_TRECHO APRESENTADO_:
O que restava era a luta clandestina
Já era madrugada quando decidimos que alguns de nós fossem para casa dormir e voltassem, no dia seguinte, para render os que ficassem. Thereza e eu fomos para casa, mesmo porque havia crianças nos esperando. Mas, de fato, quase não dormimos, tal era a preocupação com a situação do governo e as consequências de um regime militar para o país e para cada um de nós. Ao acordarmos, a televisão informou que os militares rebeldes haviam tomado o Forte de Copacabana.
Comemos alguma coisa e tomamos o carro para voltar à UNE. Ao nos aproximarmos, percebemos que alguma coisa estranha estava acontecendo ali. Seguimos em frente até a Cinelândia. Toda a praça estava ocupada com tanques de guerra e soldados com farda de campanha. Não havia o quer fazer ali e voltamos pela praia do Flamengo, em direção à UNE. Ao nos aproximarmos de lá, o tráfego estava engarrafado, quase não andava. Logo depois, percebemos por que: um grupo, armado com pistolas e coquetéis molotov atacava a sede da UNE. Consegui ver que alguns de nossos companheiros fugiam por trás do prédio, correndo pelos telhados dos edifícios vizinhos.

_TRECHO DA LISTAGEM_:
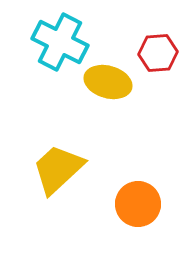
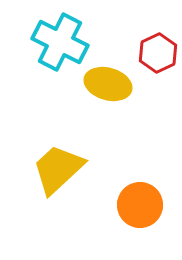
red hexagon: rotated 21 degrees counterclockwise
yellow ellipse: moved 2 px down
orange circle: moved 2 px right, 1 px down
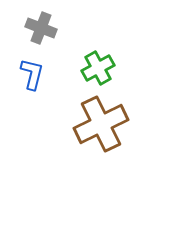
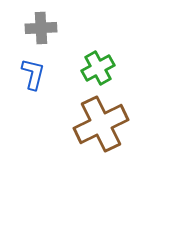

_OBJETIVO DA TAREFA_:
Responda com base no trecho apresentado:
(a) O que a televisão informou quando Thereza e o narrador acordaram?
(b) O que ocupava toda a praça da Cinelândia?
(c) Com que estava armado o grupo que atacava a sede da UNE?

_RESPOSTA DO EXERCÍCIO_:
(a) Que os militares rebeldes haviam tomado o Forte de Copacabana.
(b) Tanques de guerra e soldados com farda de campanha.
(c) Com pistolas e coquetéis molotov.